Hadoop

2013. 1. 13. 16:46

http://hadoop.apache.org/

Apache Hadoop is an open-source software framework that supports data-intensive distributed applications, licensed under the Apache v2 license. It supports the running of applications on large clusters of commodity hardware. The Hadoop framework transparently provides both reliability and data motion to applications. Hadoop implements a computational paradigm named MapReduce, where the application is divided into many small fragments of work, each of which may be executed or re-executed on any node in the cluster. In addition, it provides a distributed file system that stores data on the compute nodes, providing very high aggregate bandwidth across the cluster. Both map/reduce and the distributed file system are designed so that node failures are automatically handled by the framework. It enables applications to work with thousands of computation-independent computers and petabytes of data. Hadoop was derived from Google's MapReduce and Google File System (GFS) papers.

The entire Apache Hadoop "platform" is now commonly considered to consist of the Hadoop kernel, MapReduce and Hadoop Distributed File System (HDFS), as well as a number of related projects – including Apache Hive, Apache HBase, and others.

Hadoop is written in the Java programming language and is a top-level Apache project being built and used by a global community of contributors. Hadoop and its related projects (Hive, HBase, Zookeeper, and so on) have many contributors from across the ecosystem. Though Java code is most common, any programming language can be used with "streaming" to implement the "map" and "reduce" parts of the system.

Flow Chart

Hadoop의 기본 정신은 빅데이터를 저장하거나 분석하는 것이 핵심입니다. 그런데 이러한 저장/분석 기능은 거의 실시간으로 제공되지 않습니다. 즉, 방대한 양의 연산을 매우 빠른 시간 안에 수행한다고해서 RDB처럼 실시간으로 입력받은 Data의 결과물을 제공해서 사용하는 것이 아닙니다.

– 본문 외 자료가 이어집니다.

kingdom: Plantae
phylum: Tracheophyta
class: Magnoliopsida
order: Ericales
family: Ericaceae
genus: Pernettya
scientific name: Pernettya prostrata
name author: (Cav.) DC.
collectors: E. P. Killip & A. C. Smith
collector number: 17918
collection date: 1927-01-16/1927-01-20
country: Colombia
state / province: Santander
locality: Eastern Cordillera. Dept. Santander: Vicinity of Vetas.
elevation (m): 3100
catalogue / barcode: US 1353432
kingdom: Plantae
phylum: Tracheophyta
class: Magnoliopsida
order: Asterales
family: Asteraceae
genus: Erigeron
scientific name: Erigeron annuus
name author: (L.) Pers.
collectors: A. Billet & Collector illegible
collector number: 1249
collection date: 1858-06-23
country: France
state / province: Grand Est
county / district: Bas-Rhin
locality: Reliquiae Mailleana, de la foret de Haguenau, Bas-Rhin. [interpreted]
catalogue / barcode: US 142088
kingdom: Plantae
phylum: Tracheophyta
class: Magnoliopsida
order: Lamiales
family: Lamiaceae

분석을 위한 기본 흐름도는 "수집 → 저장_(NoSQL) → 분석 → 가공 → 분석 → 저장_(RDBMS) → 결과도출"의 순서를 하고 있습니다.

수집: Flume
저장: NoSQL(Cassandra, Hbase, MongoDB 등)
분석도구: MapReduce(Pig, Hive)
분석결과: R(일반 Client에게 쉽게 이해할 수 있도록 UI 제공 - 그래프 등), Sqoop(NoSQL → RDBMS)
관리/관제: Zookeeper, Chunkwa, Hue

Hadoop and its Related Projects

아래 그림에서 연두색은 Hadoop을 구성하는 부분이고 회색은 Related Project에 해당되는 부분입니다.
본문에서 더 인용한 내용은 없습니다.